La iniciativa se inscribe en un proceso mayor de puesta en valor. El Ministerio de Turismo informó que la Calera de las Huérfanas integra el Programa de Desarrollo de Destinos Turísticos Emergentes, impulsado junto al Banco Interamericano de Desarrollo desde 2019. Las obras incluyen la consolidación de la capilla de la Estancia de Belén, la recuperación de muros, miradores, señalética en el sendero de los hornos de cal, mejoras en el parque de acceso y la renovación del Centro de Visitantes.

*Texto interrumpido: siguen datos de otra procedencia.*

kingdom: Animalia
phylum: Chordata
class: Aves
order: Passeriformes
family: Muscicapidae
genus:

El desafío, sin embargo, no se agota en restaurar estructuras ni en mejorar servicios para el visitante. La cuestión de fondo es cómo transformar un sitio histórico en un espacio vivo, capaz de dialogar con Carmelo, con el departamento y con la región. En ese sentido, la participación de instituciones locales, técnicos, vecinos y organizaciones vinculadas a la defensa del patrimonio resulta central.
La Comisión Pro Calera de las Huérfanas y la comunidad local han tenido un papel sostenido en la preservación del sitio, según destaca el Ministerio de Turismo. Esa presencia comunitaria permite que el proceso no quede limitado a una intervención patrimonial desde afuera, sino que incorpore miradas del territorio y experiencias acumuladas por quienes han acompañado la historia reciente del lugar.
La Calera fue declarada Monumento Histórico Nacional y forma parte del Camino de los Jesuitas de América del Sur, circuito que articula sitios vinculados a la presencia de la Compañía de Jesús en la región. Esa inserción le da una proyección turística internacional, pero también plantea una responsabilidad: evitar que el patrimonio se reduzca a una postal y procurar que cada visita ayude a comprender el espesor histórico del sitio.
La instancia realizada en Carmelo marcó, por tanto, una etapa de consulta y construcción colectiva. La validación de la propuesta museográfica no solo define contenidos para una sala; también ordena una forma de narrar la historia. Y en un lugar como la Calera de las Huérfanas, narrar bien es parte de conservar.